5 Ways to Create a Winning Business Partnership and Agreement
According to the Small Business Administration (SBA), over 70 percent of all small businesses are sole proprietors. Despite the numbers, greater rewards may result if you form a business partnership with an individual who complements you both personally and professionally. Partnerships offer more freedom for the owners to take time off and afford partners the opportunity to share tasks. With two people running the show, there's also the potential to earn greater profits. To ensure that your partnership runs like a well-oiled machine, consider the following before you form a business partnership:
Have the Same Vision
For a partnership to be successful, all parties involved must agree on the same strategic direction for the company. If one partner wants to build a well-known national chain of retail outlets and the other partner only cares about earning a decent living, the business is destined to fail. Set a clear agreed upon course for the business that meets the needs of both partners.
Define Business Roles
A winning business partnership capitalizes on the strengths and skills of each partner. Divide business roles according to each individual's strengths. For example, if one partner is strong in marketing, operations, and finance and the other partner excels in sales, human resources and leadership then split tasks accordingly.
Avoid the 50-50 Split
It may seem logical and fair to split the ownership into two parts. However, this kind of 50-50 split can impair decision making. Instead of stalemating decisions when you can't meet consensus, consider a 49 percent to 51 percent split. If this is not possible, then consider using an outside board to weight in on big-ticket disagreements. This will prevent your company from being deadlocked on decisions.

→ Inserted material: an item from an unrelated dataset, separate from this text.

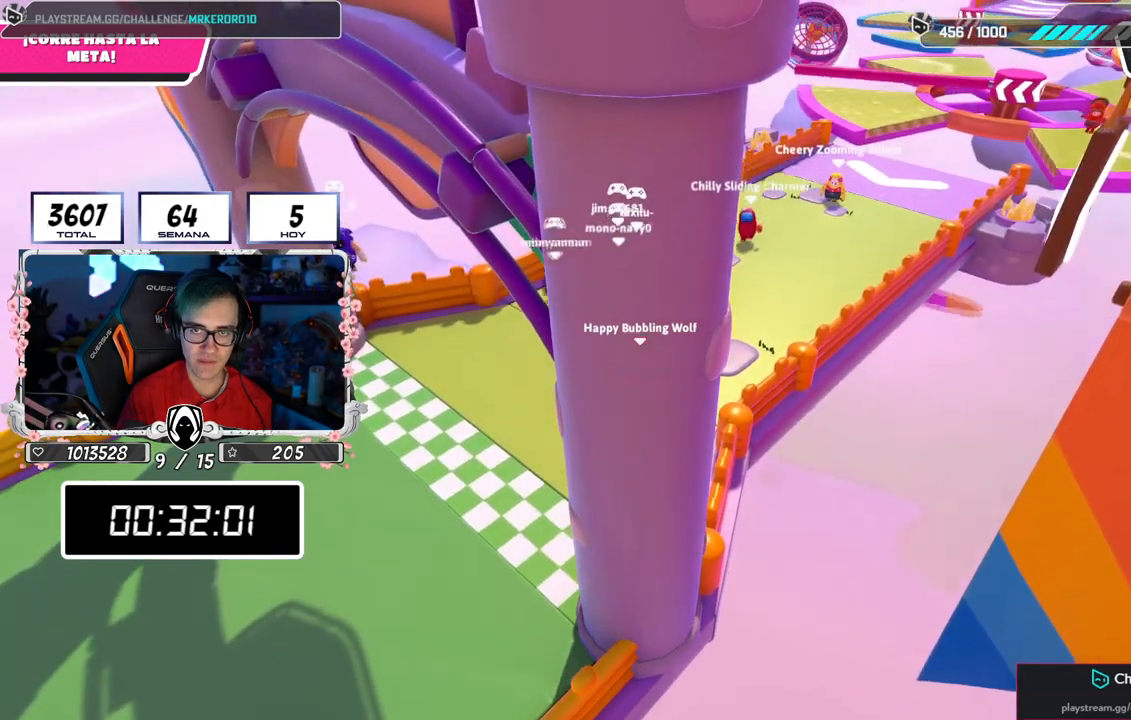
{"buttons": [], "left_stick": "center", "right_stick": "center", "events": []}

Hold a Monthly Partners Meeting
A strong business partnership is built on open communication. Meet on a monthly basis so you can share grievances, review roles, provide constructive criticism, and discuss future plans for the growth of your business.
Create a Partnership Agreement
It is simple to set up a partnership because no legal documents are needed. Partnerships are often an oral agreement between two or more parties but oral agreements can present problems down the road. Instead, avoid potential problems by drawing up a legal partnership agreement.
You might be asking yourself what you should cover in a sound business partnership agreement. According to the Small Business Administration(SBA), the agreement should include the following:
- Amount of equity invested by each partner
- The type of business
- How profits and loss will be shared
- Partners pay and other compensation such as bonuses
- Distribution of assets upon dissolution of the business
- Provisions for changes to the partnership or provisions for dissolving the partnership
- Parameters of a dispute settlement clause
- Settlement of the business in case of death or incapacitation
- Restrictions regarding authority and expenditures
- Expected length of the partnership
It's always worth considering a business partnership structure when you find someone who complements your skill set and you know will add value to your company. These partnerships can be enjoyable and lucrative if the right foundation is cemented in the beginning.